TASK DESCRIPTION:
Rewrite each line of the records below, replacing "land-cover" with "terrain" and keeping every other character unchanged.

-- BEGIN EXTRACTED RECORDS --

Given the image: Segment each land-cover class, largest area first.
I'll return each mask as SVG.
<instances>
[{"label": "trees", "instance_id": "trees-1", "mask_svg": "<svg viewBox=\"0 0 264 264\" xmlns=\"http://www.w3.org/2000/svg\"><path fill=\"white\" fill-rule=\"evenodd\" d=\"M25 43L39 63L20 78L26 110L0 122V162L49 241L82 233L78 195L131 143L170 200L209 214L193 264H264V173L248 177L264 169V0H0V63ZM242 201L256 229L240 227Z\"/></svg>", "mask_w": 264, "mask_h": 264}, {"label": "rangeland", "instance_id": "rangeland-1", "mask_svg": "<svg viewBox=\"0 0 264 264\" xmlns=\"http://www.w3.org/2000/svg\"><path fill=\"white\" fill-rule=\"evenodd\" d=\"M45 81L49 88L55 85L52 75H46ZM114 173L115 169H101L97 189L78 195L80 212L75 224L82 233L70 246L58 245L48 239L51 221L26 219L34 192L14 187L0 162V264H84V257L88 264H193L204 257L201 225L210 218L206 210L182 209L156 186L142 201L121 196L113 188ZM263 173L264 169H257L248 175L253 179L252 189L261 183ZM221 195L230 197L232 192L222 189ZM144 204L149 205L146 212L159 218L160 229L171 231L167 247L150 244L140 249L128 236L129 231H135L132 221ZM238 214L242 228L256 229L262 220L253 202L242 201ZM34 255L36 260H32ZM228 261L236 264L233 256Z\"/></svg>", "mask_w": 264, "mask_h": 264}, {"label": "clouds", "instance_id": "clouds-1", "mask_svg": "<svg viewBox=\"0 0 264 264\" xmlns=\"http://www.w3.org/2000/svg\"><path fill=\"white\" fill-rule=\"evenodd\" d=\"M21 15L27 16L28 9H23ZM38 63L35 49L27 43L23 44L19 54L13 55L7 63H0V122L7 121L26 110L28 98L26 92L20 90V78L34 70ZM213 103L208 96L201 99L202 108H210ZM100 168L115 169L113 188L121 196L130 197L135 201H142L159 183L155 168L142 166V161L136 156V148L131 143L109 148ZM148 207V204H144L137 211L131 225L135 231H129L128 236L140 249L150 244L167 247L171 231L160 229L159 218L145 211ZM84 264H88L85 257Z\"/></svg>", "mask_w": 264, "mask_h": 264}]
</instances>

-- END EXTRACTED RECORDS --

ANSWER BELOW:
Given the image: Segment each terrain class, largest area first.
I'll return each mask as SVG.
<instances>
[{"label": "trees", "instance_id": "trees-1", "mask_svg": "<svg viewBox=\"0 0 264 264\" xmlns=\"http://www.w3.org/2000/svg\"><path fill=\"white\" fill-rule=\"evenodd\" d=\"M25 43L39 63L20 78L26 110L0 122V162L49 241L82 233L78 195L131 143L170 200L209 214L193 264H264V173L248 177L264 169V0H0V63ZM242 201L256 229L240 227Z\"/></svg>", "mask_w": 264, "mask_h": 264}, {"label": "rangeland", "instance_id": "rangeland-1", "mask_svg": "<svg viewBox=\"0 0 264 264\" xmlns=\"http://www.w3.org/2000/svg\"><path fill=\"white\" fill-rule=\"evenodd\" d=\"M45 81L49 88L55 85L52 75H46ZM114 173L115 169H101L97 189L78 195L80 212L75 224L82 233L70 246L58 245L48 239L51 221L26 219L34 192L14 187L0 162V264H84V257L88 264H193L204 257L201 225L210 218L206 210L182 209L156 186L142 201L121 196L113 188ZM263 173L264 169H257L248 175L253 179L252 189L261 183ZM221 195L230 197L232 192L222 189ZM144 204L149 205L146 212L159 218L160 229L171 231L167 247L150 244L140 249L128 236L129 231H135L132 221ZM238 214L242 228L256 229L262 220L253 202L242 201ZM34 255L36 260H32ZM228 261L236 264L233 256Z\"/></svg>", "mask_w": 264, "mask_h": 264}, {"label": "clouds", "instance_id": "clouds-1", "mask_svg": "<svg viewBox=\"0 0 264 264\" xmlns=\"http://www.w3.org/2000/svg\"><path fill=\"white\" fill-rule=\"evenodd\" d=\"M21 15L27 16L28 9H23ZM38 63L35 49L27 43L23 44L19 54L13 55L7 63H0V122L7 121L26 110L28 98L26 92L20 90V78L34 70ZM213 103L208 96L201 99L202 108H210ZM100 168L115 169L113 188L121 196L130 197L135 201H142L159 183L155 168L142 166V161L136 156V148L131 143L109 148ZM148 207V204H144L137 211L131 225L135 231H129L128 236L140 249L150 244L167 247L171 231L160 229L159 218L145 211ZM84 264H88L85 257Z\"/></svg>", "mask_w": 264, "mask_h": 264}]
</instances>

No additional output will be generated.